Fat is now such a dirty word that even Lance Armstrong won’t use it. Or so he says. Last week, in the first of his Oprah Winfrey interviews, he joked about how he had insulted another cyclist’s wife, Betsy Andreu, who had challenged his claim to be additive-free.
“‘Listen, I called you crazy, I called you a bitch, I called you all these things, but I never called you fat.’ She thought I said [she was] a fat, crazy bitch. I never said [she was] fat.”
‘Deluded’
Andreu responded to the interview by calling Armstrong deluded. But it is interesting that a man who rounded on anyone who questioned his purity and vilified in dreadful terms Emma O’Reilly, the young Irishwoman who was his masseuse – believes he can be amusing about the f-word. Not, I would have thought, a joke to share with Oprah.
Armstrong was a health hero. We enjoyed believing that he went from cancer sufferer to Tour de France conqueror, helped only by rubber-band bracelets and his sheer grit. His foundation, Livestrong, from which he has resigned, has pretty clear recommendations about what we should be eating. “Let us be your personal guide to becoming a better, healthier you,” says its website.

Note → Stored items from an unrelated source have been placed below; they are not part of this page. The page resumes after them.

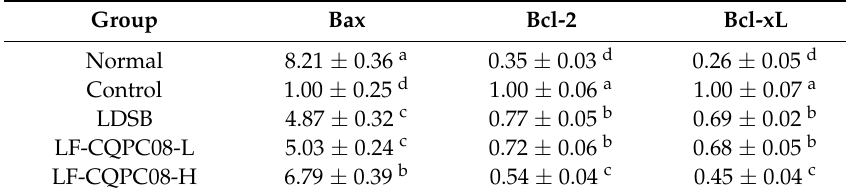
Table 9. Nrf2, HO-1, and GST- π mRNA expression in tongue tissue of mice (relative to multiple of control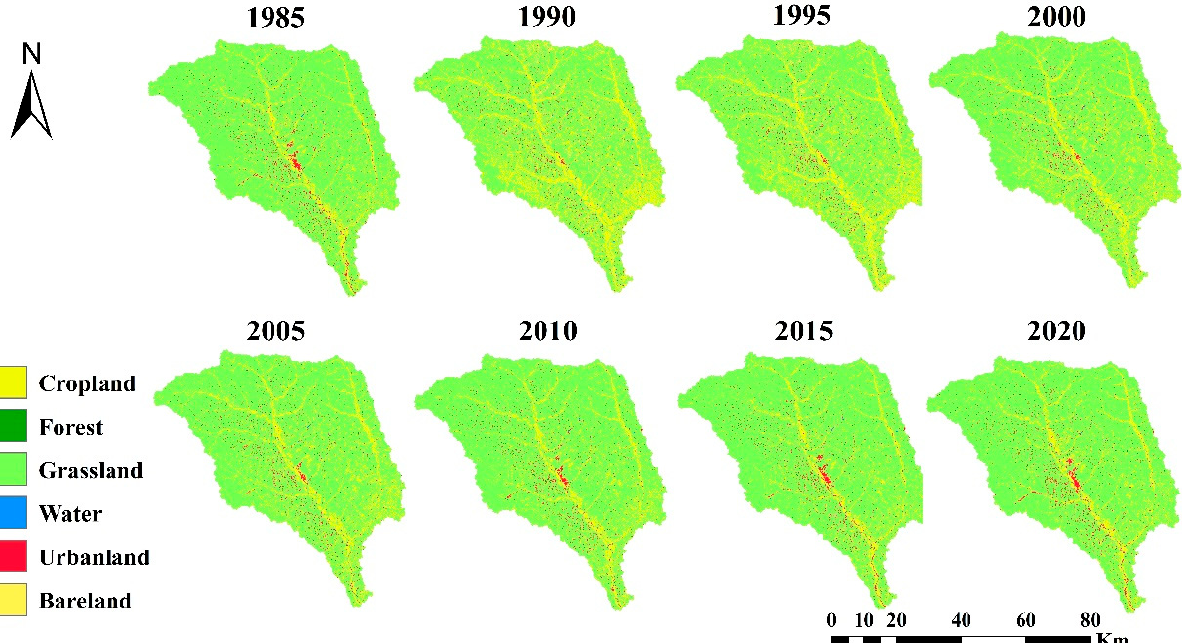
Figure 6. Land-use types of the Huangfuchuan Watershed from 1985 to 2020.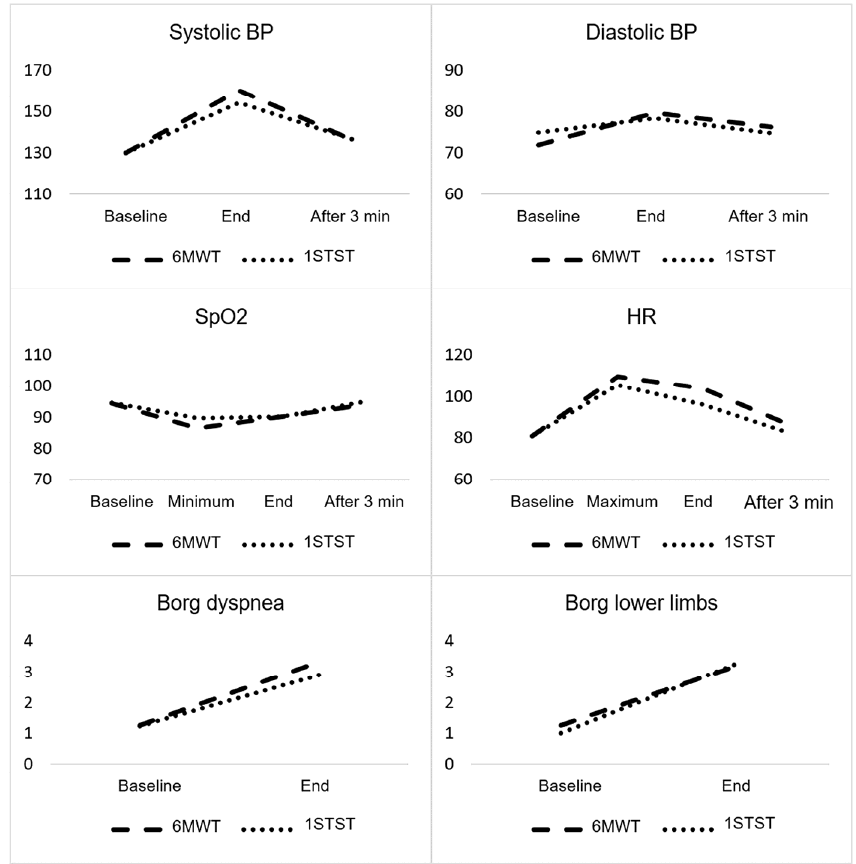
Figure 2. Evolution of cardiorespiratory parameters, Borg dyspnea, and lower limb fatigue during the 6MWT and the 1STST. (1STST = 1-min sit-to-stand test; 6MWT = 6-min walking test; sBP = systolic blood pressure; dBP = diastolic blood pressure; HR = heart rate; SpO 2 = oxygen saturation). Table 3. Agreement on cardiorespiratory parameters between 1STST and 6MWT evaluated by intra- class correlation coefficient (ICC). (1STST = 1-min sit-to-stand test; 6MWT = 6-min walking test; sBP = systolic blood pressure; dBP = diastolic blood pressure; HR = heart rate; SpO 2 = oxygen saturation). Variable Baseline Minimum Maximum End After 3 min sBP 0.780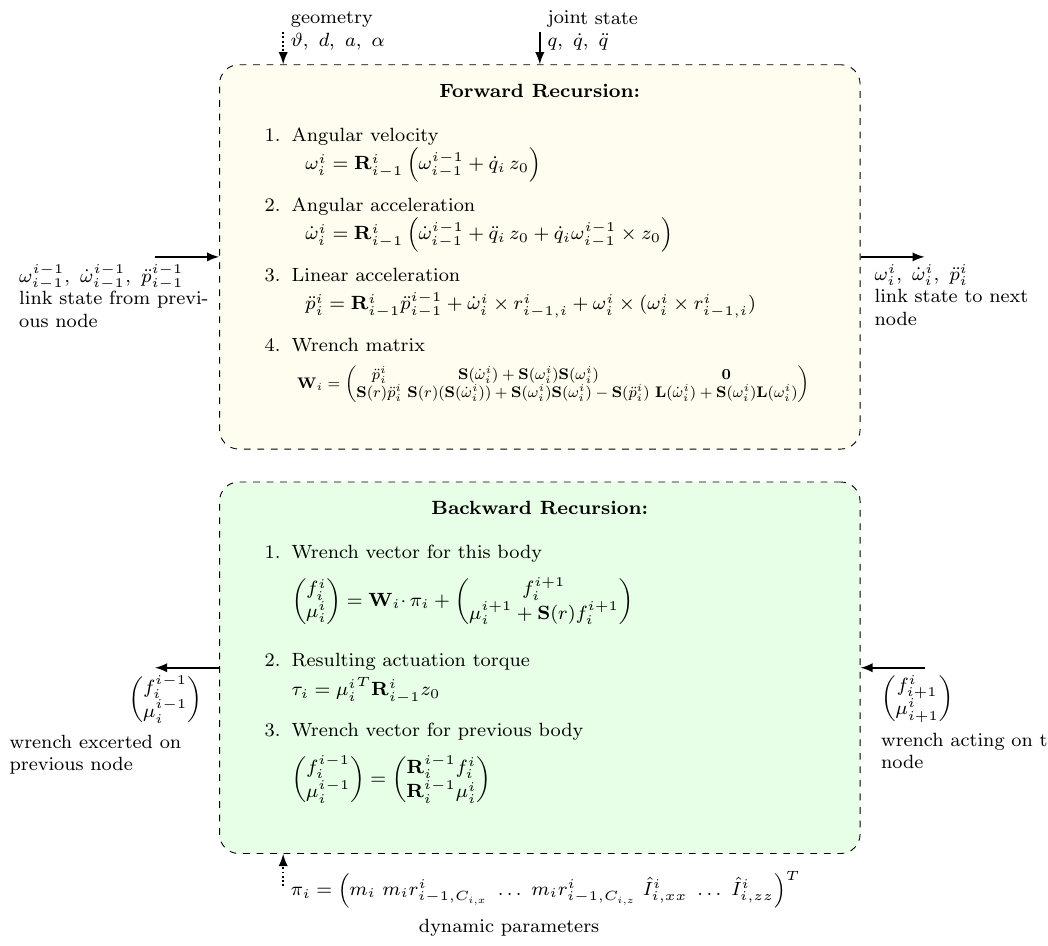
connections: local state (or reference) variables and configuration variables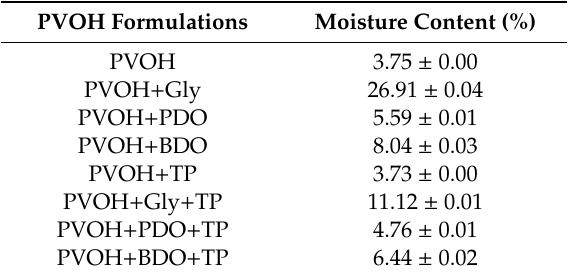
Table 2. The equilibrium moisture content (%) of PVOH-based formulations. The reported data are the mean values of three independent replicates with their standard deviations ( ±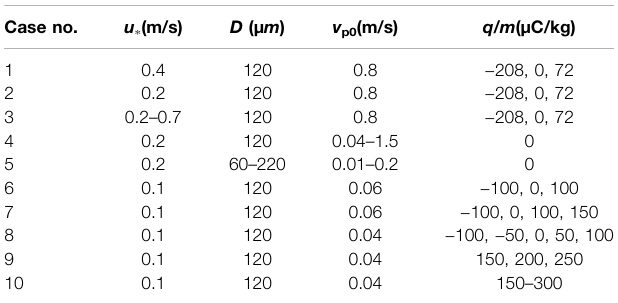
FIGURE 3 | The saltation trajectory of a single snow particle in the conditions of Nishimura and Hunt ’ s experiment (subgraph) (Nishimura and Hunt,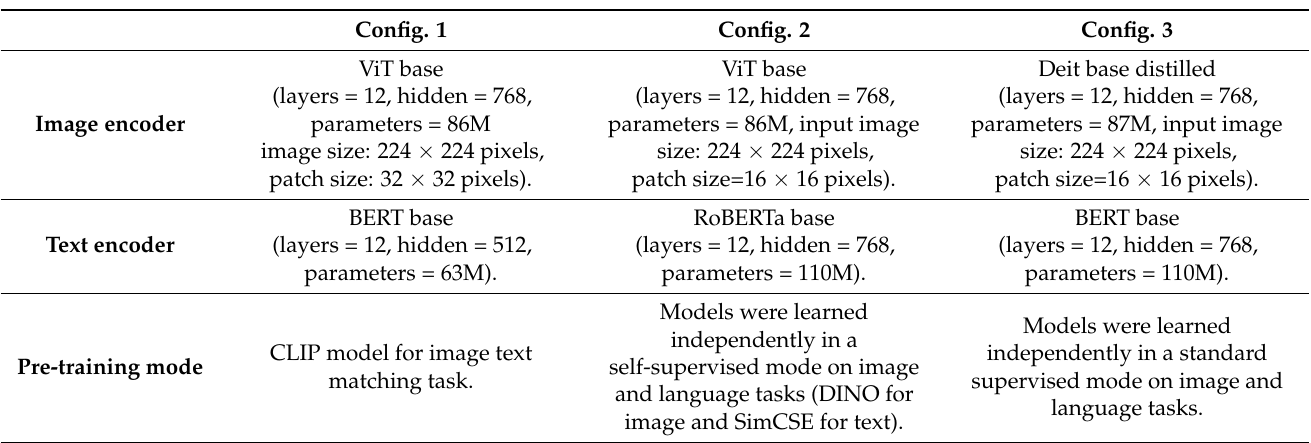
Table 1. Pre-trained configurations investigated for transferring knowledge to the cross-modal RS image–text retrieval task. Config. 1 Config. 2 Config.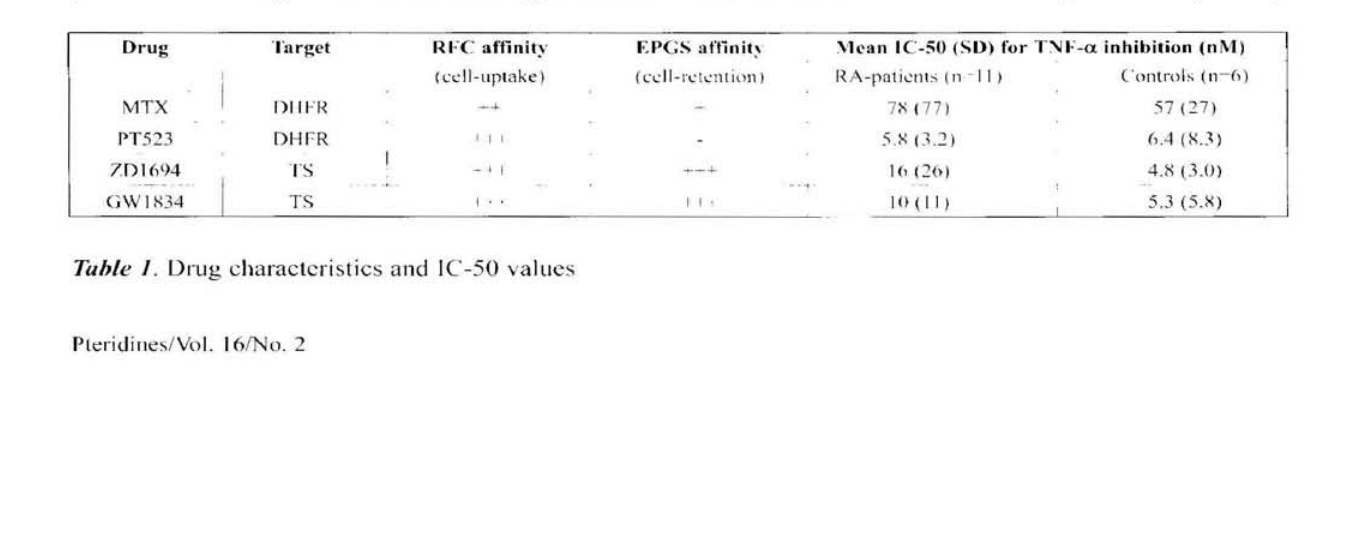
Pteridines/Vol. 16/No.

Armstrong looks extraordinarily healthy. And, of course, thin. A totem to discipline. He could do a Fast Diet, no problem. It’s a pretty safe bet that he would not put an economy burger into his body; just a lot of other stuff, via a syringe.
If you’re not a cyclist, or a cyclist’s wife, or a journalist or a witness who testified against Armstrong, it has been queasily enjoyable to watch his downfall. As always in these scandals, you’re left wondering how any of us believed such an unlikely story in the first place. We like people who beat inhuman odds, and we don’t really want to know how they do it.